Overcoming Obstacles and Revealing Evolutionary Connections
The researchers, whose findings are detailed in an unpublished study, state that no African hominid sample older than 18,000 years had ever yielded ancient DNA. Overcoming this obstacle, they present protein sequencing data from the tooth enamel of four members of the species Paranthropus robustus, each living approximately 2.42 million years ago.
Swartkrans Cave: A Time Capsule of Prehistory
The teeth were discovered in the Swartkrans cave, located 40 km (25 miles) northwest of Johannesburg. It is believed that rapid floods caused these remains to gather in the cave, where “extensive cementation” helped preserve the enamel proteins over millions of years. This remarkable preservation allowed scientists to sequence hundreds of amino acids in each tooth using mass spectrometry, providing crucial insights into the evolutionary connections between P. robustus and other hominids.
Unraveling the Human Family Tree
According to the study’s authors, “the sequences we were able to recover put Paranthropus both within the clade of hominins and as an outgroup to the clade encompassing Homo sapiens, Neanderthals, and Denisovans.” This revelation places the ancient South African species as a distant relative of the more closely related species that arose in Eurasia in the past few hundred thousand years, including modern humans, while still firmly establishing it as a member of the human family.
Intriguing Genetic Diversity
Intriguingly, one of the four individuals analyzed “may be more distantly connected to the other three individuals than they are to each other,” according to the researchers. While unable to confirm it definitively, they speculate that this outlier may have even belonged to a distinct Paranthropus group.
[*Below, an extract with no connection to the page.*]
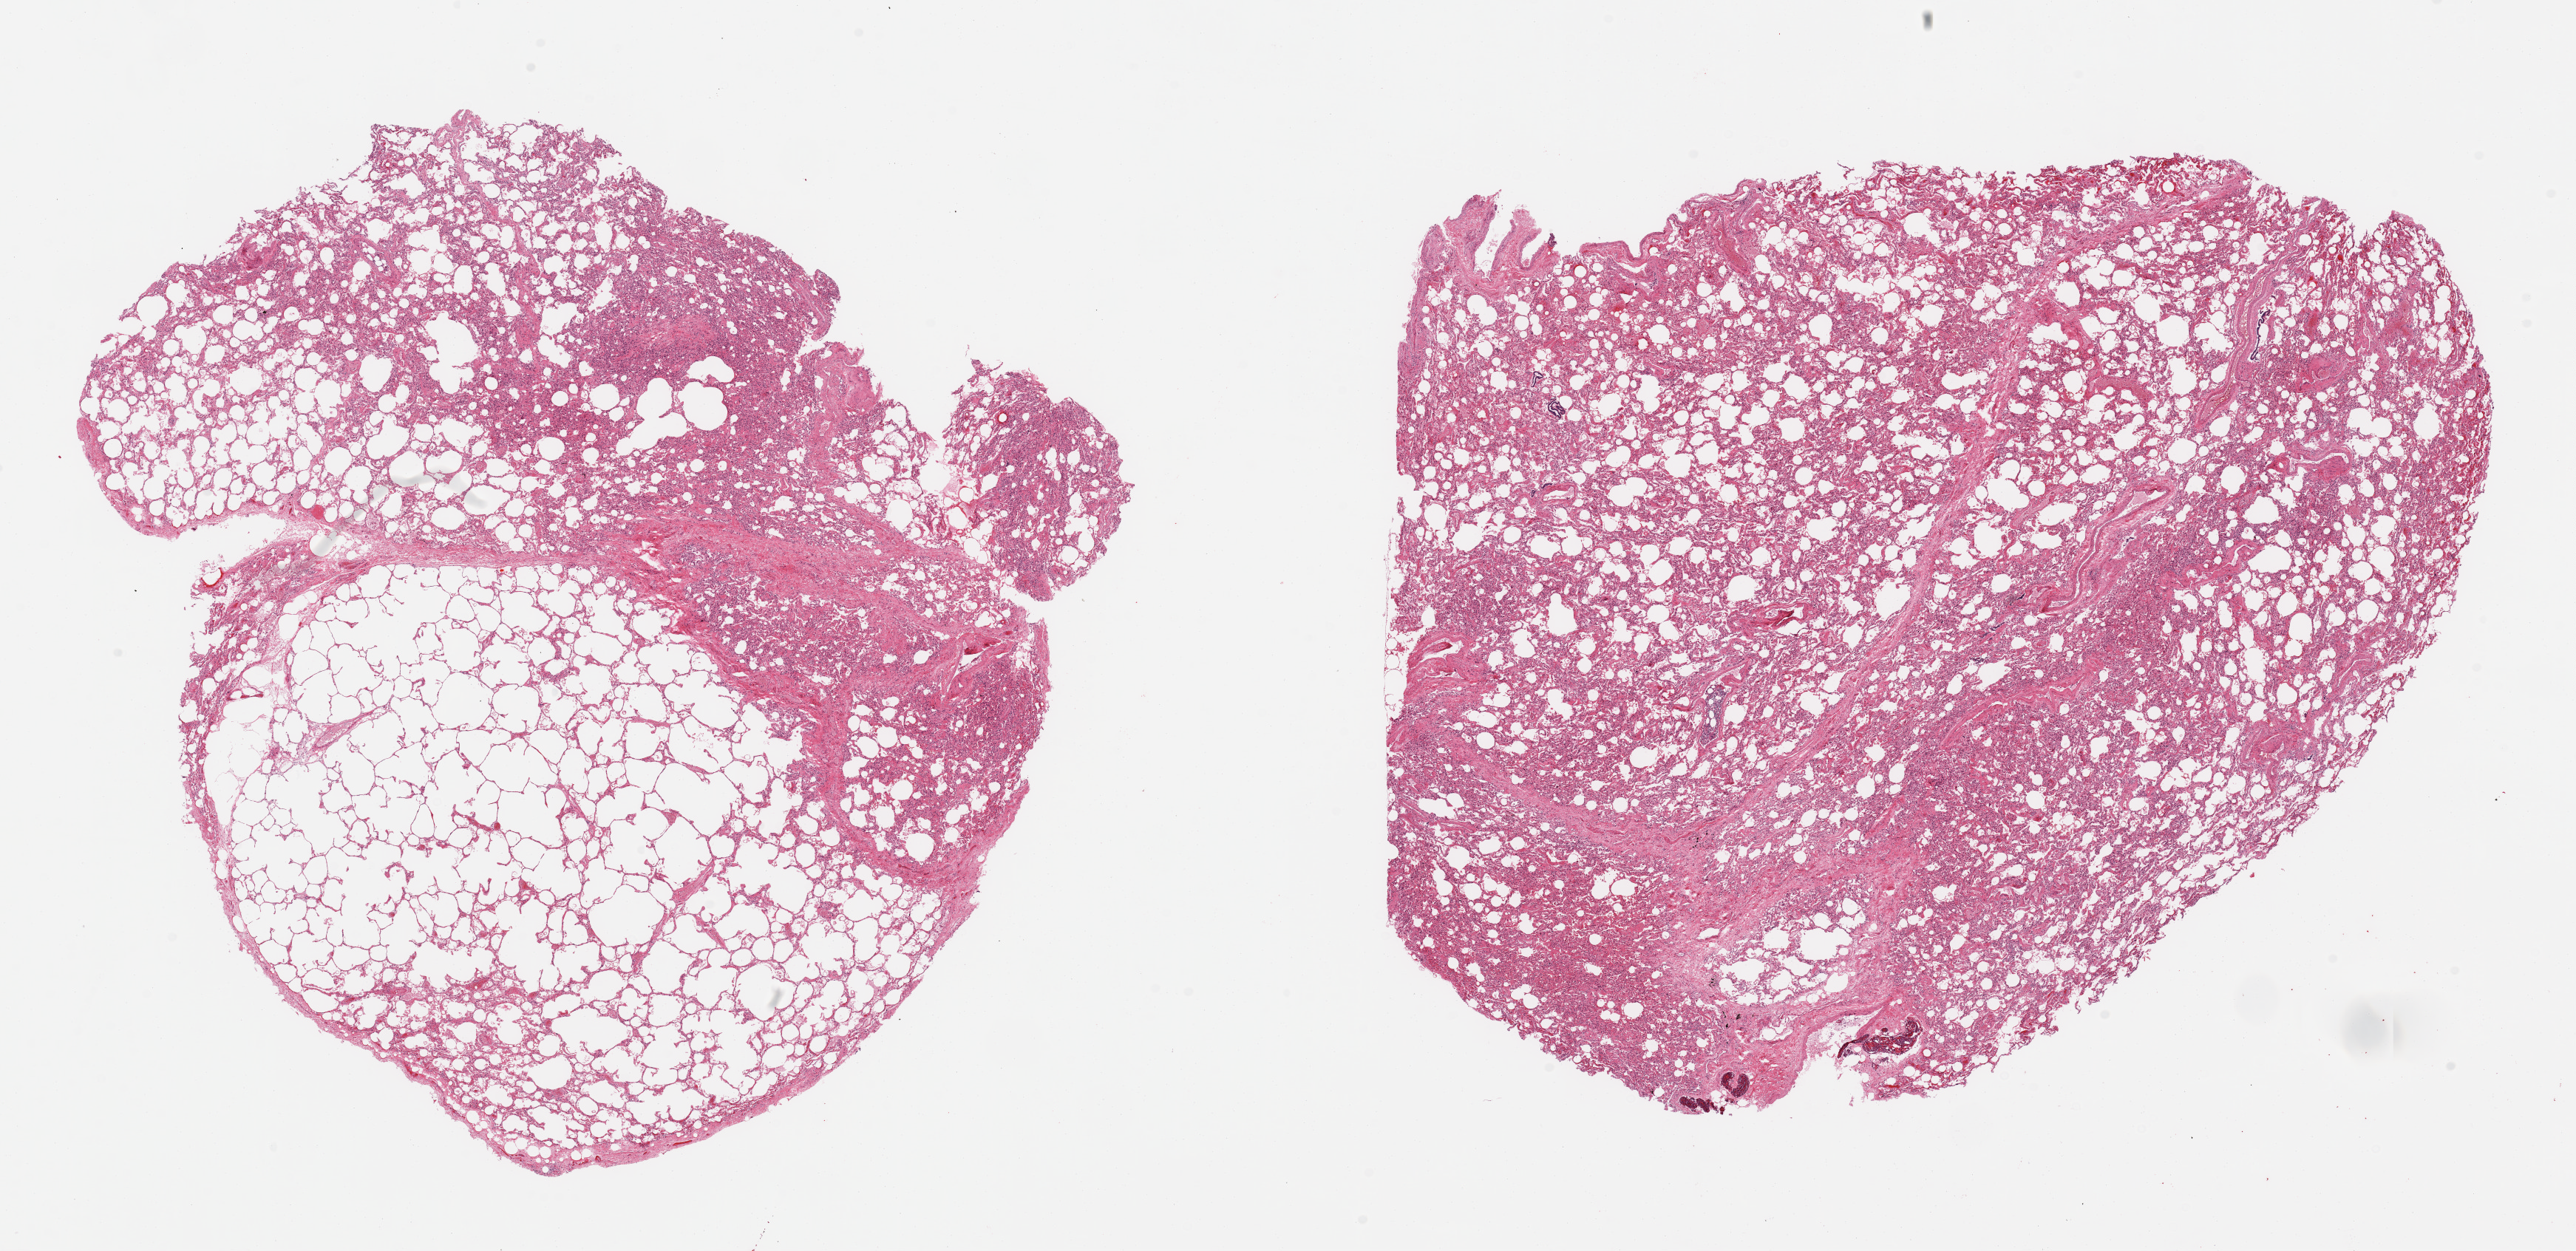
Hematoxylin and eosin (H&E) whole-slide image, brightfield — whole scanned area (about 27.6 x 13.4 mm) shown as a low-resolution overview, PAXgene-fixed, paraffin-embedded tissue, section of lung (target tissue), tissue donor sample. Donor sex: male.
Reviewer comment on this tissue sample: 2 pieces.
Challenging Assumptions and Revealing Insights
Remarkably, the study authors were able to identify two of the specimens as males, despite one of them previously being classified as female based on bone size, thanks to the discovery of a protein encoded by a gene found only on the Y-chromosome. The other two individuals, who were female, exhibited higher levels of the X-chromosome variant of this protein.
A Game-Changing Advancement for Paleoanthropology
While the genetic data gathered is ultimately insufficient to accurately place P. robustus within the human family tree or sort out all of its evolutionary relationships, the researchers acknowledge that “the recovery of [two-million-year-old] phylogenetically informative genetic material in African hominins can be regarded as a potentially game-changing advancement for paleoanthropology.”